Collected data entries
══════
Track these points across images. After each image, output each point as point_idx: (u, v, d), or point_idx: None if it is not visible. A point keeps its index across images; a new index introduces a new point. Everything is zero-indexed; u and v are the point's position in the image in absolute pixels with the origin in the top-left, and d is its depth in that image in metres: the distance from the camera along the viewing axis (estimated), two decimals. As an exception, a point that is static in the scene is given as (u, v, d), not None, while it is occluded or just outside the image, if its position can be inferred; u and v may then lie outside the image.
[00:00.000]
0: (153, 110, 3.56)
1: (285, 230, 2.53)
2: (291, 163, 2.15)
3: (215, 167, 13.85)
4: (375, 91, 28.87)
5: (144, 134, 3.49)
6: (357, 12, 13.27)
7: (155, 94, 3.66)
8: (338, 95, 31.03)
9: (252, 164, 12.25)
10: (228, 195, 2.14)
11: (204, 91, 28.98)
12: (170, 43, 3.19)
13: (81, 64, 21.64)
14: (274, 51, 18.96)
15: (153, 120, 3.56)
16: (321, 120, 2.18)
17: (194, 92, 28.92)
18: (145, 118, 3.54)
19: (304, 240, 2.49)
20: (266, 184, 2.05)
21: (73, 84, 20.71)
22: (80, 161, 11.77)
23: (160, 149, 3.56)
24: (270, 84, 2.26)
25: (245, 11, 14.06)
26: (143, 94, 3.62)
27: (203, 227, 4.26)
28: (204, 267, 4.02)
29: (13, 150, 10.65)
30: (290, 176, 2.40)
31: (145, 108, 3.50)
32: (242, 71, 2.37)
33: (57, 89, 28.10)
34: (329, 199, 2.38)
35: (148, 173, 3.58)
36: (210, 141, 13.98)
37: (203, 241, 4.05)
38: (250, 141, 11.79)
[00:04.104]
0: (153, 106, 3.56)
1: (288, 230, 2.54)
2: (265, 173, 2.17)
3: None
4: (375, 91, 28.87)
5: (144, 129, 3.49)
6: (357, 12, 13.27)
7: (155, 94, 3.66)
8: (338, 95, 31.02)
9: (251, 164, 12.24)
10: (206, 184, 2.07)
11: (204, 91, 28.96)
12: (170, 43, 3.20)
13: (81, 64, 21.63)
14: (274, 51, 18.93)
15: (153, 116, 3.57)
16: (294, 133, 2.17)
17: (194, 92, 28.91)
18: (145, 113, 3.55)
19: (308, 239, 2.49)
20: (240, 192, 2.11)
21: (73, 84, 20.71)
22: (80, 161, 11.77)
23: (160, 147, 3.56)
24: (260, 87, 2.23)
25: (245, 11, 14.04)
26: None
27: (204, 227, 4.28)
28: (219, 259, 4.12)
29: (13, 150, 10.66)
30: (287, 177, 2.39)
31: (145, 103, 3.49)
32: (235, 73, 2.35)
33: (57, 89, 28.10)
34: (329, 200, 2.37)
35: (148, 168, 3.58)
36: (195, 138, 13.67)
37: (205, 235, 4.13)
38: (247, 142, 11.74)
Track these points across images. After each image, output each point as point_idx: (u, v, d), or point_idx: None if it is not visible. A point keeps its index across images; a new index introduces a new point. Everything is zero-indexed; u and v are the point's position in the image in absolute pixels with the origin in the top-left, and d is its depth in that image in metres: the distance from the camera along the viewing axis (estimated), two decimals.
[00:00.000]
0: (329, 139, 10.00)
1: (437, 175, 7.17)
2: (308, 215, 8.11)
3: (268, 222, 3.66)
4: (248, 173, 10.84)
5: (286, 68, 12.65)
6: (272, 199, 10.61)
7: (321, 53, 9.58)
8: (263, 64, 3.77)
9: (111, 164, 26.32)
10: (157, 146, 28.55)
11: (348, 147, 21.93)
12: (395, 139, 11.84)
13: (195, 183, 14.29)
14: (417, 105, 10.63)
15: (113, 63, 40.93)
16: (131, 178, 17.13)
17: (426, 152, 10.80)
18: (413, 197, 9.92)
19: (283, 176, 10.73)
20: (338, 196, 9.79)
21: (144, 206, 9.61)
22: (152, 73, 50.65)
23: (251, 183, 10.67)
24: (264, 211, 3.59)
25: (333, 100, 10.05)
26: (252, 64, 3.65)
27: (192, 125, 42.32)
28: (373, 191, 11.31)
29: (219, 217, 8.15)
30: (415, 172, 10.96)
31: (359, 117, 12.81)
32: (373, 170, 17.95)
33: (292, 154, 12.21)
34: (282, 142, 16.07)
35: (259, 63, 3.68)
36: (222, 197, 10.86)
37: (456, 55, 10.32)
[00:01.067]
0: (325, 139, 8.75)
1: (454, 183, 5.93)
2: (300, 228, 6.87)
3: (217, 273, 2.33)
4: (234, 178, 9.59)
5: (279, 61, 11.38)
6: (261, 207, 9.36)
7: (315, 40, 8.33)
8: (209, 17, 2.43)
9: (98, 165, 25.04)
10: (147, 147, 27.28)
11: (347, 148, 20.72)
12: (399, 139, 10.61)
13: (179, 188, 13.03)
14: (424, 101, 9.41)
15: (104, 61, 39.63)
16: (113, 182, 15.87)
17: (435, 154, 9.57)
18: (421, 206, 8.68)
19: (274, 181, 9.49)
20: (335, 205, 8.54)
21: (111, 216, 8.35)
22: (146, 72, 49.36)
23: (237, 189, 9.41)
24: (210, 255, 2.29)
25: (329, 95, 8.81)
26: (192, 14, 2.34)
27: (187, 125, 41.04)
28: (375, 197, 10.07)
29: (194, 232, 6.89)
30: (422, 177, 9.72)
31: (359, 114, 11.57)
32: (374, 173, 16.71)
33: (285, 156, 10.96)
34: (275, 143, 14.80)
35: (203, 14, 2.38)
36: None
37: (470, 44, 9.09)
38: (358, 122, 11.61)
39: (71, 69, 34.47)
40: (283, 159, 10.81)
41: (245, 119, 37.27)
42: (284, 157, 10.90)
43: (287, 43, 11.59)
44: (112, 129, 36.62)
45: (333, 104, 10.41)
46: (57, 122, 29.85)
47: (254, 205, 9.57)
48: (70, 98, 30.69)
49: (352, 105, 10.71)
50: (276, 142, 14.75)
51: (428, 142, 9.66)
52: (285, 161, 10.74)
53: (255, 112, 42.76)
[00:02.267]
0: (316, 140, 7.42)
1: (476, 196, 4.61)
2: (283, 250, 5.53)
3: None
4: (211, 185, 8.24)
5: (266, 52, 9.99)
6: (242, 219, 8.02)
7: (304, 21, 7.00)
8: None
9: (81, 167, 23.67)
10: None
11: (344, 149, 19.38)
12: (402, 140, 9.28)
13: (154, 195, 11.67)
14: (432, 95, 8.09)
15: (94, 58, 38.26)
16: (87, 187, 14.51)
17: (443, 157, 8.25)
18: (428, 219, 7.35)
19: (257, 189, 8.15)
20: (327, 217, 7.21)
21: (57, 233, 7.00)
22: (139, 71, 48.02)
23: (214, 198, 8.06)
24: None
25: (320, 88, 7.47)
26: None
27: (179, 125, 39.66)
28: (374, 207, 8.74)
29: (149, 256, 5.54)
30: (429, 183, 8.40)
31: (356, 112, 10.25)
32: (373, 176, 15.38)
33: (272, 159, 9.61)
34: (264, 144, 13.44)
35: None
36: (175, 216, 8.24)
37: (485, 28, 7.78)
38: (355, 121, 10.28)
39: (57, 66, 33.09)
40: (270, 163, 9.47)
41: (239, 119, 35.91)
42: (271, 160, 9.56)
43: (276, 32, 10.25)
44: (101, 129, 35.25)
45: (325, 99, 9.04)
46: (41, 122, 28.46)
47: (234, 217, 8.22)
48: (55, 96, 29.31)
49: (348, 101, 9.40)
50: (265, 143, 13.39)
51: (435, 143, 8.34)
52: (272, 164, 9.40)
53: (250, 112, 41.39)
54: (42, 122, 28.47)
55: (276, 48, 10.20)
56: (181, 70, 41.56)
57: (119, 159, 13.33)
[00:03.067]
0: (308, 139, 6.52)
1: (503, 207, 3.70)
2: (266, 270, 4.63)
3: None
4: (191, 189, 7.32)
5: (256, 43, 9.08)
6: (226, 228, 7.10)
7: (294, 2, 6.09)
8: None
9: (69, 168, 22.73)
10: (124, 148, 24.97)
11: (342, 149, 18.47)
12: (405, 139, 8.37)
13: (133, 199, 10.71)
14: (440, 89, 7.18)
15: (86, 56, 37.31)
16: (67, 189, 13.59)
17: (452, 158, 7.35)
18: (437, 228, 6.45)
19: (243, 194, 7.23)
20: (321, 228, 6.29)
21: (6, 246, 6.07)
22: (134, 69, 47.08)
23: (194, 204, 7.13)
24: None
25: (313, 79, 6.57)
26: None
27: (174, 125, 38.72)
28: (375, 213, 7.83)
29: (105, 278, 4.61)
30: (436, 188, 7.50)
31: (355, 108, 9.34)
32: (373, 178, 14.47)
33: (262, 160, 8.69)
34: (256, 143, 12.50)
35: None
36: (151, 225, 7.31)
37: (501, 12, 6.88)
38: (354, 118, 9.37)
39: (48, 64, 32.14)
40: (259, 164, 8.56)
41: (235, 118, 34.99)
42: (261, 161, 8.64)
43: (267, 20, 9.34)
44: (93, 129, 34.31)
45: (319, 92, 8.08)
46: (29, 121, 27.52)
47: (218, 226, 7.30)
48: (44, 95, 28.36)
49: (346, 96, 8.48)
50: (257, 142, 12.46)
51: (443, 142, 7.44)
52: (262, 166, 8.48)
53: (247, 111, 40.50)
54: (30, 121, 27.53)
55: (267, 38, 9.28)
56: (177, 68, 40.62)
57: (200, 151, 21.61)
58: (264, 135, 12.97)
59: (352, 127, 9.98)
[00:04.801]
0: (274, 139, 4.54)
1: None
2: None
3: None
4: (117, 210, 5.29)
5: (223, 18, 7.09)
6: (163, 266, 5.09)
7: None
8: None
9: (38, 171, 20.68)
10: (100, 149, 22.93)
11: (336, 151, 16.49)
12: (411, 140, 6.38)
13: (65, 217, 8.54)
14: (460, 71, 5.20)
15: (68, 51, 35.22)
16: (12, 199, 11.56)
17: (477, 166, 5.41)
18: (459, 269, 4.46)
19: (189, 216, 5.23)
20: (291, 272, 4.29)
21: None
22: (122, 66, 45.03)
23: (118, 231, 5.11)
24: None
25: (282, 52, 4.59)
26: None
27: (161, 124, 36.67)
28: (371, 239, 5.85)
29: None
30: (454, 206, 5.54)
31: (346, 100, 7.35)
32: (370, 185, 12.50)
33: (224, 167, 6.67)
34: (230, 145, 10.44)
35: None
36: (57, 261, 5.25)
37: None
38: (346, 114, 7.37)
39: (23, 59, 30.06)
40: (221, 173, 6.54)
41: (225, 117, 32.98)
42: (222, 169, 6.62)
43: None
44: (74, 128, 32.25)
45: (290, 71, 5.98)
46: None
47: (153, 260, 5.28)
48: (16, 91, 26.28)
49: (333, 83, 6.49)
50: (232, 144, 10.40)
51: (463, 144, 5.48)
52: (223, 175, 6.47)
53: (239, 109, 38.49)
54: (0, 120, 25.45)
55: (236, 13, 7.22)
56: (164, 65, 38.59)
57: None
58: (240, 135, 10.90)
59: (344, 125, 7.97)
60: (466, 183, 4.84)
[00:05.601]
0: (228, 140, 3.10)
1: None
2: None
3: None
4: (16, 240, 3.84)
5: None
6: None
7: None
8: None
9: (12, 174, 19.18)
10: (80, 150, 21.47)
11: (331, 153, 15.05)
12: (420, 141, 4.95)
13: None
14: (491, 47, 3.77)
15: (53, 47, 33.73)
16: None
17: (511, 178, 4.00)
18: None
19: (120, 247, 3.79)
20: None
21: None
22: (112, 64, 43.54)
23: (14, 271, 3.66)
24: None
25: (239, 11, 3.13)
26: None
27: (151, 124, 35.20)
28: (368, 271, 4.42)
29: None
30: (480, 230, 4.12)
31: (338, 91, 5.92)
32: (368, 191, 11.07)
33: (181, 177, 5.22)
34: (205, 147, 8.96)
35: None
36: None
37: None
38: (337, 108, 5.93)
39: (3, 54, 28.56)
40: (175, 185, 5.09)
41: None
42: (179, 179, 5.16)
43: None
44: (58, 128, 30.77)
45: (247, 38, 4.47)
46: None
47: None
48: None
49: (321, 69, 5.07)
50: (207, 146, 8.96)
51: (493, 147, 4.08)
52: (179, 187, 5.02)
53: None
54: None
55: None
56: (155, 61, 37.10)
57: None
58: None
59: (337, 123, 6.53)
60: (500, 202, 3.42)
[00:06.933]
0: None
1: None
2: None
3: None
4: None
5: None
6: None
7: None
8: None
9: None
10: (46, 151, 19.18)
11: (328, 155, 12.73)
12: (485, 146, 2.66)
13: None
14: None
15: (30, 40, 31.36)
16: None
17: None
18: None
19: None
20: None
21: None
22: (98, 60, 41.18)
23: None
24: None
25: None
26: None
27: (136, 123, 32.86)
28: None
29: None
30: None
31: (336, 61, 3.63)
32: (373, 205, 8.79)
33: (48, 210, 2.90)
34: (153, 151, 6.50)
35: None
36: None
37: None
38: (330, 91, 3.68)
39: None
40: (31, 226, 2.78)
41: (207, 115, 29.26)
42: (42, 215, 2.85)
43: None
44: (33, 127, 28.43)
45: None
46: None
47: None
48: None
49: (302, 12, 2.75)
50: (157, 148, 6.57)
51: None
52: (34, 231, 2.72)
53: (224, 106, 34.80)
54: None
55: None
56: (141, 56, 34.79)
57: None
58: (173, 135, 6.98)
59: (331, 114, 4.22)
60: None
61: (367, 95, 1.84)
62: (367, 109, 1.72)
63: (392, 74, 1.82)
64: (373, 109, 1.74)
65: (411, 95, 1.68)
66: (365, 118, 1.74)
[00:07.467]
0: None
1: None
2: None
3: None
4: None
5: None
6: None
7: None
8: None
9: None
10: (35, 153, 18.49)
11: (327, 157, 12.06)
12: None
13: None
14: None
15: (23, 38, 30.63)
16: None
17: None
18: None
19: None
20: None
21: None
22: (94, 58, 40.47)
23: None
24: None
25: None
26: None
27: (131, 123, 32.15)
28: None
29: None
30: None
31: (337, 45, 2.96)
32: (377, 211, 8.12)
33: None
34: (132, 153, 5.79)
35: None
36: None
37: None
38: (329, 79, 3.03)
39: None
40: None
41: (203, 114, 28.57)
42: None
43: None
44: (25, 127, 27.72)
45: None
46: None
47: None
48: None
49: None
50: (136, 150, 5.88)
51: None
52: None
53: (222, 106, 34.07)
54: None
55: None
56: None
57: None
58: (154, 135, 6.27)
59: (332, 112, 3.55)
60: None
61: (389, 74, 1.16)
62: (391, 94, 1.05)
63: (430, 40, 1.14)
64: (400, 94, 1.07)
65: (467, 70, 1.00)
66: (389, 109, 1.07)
══════
THE PROBLEM
Every line of the records above where the string "Track" is found should be copied.

SOLUTION FOR THIS EXERCISE
Track these points across images. After each image, output each point as point_idx: (u, v, d), or point_idx: None if it is not visible. A point keeps its index across images; a new index introduces a new point. Everything is zero-indexed; u and v are the point's position in the image in absolute pixels with the origin in the top-left, and d is its depth in that image in metres: the distance from the camera along the viewing axis (estimated), two decimals. As an exception, a point that is static in the scene is given as (u, v, d), not None, while it is occluded or just outside the image, if its position can be inferred; u and v may then lie outside the image.
Track these points across images. After each image, output each point as point_idx: (u, v, d), or point_idx: None if it is not visible. A point keeps its index across images; a new index introduces a new point. Everything is zero-indexed; u and v are the point's position in the image in absolute pixels with the origin in the top-left, and d is its depth in that image in metres: the distance from the camera along the viewing axis (estimated), two decimals.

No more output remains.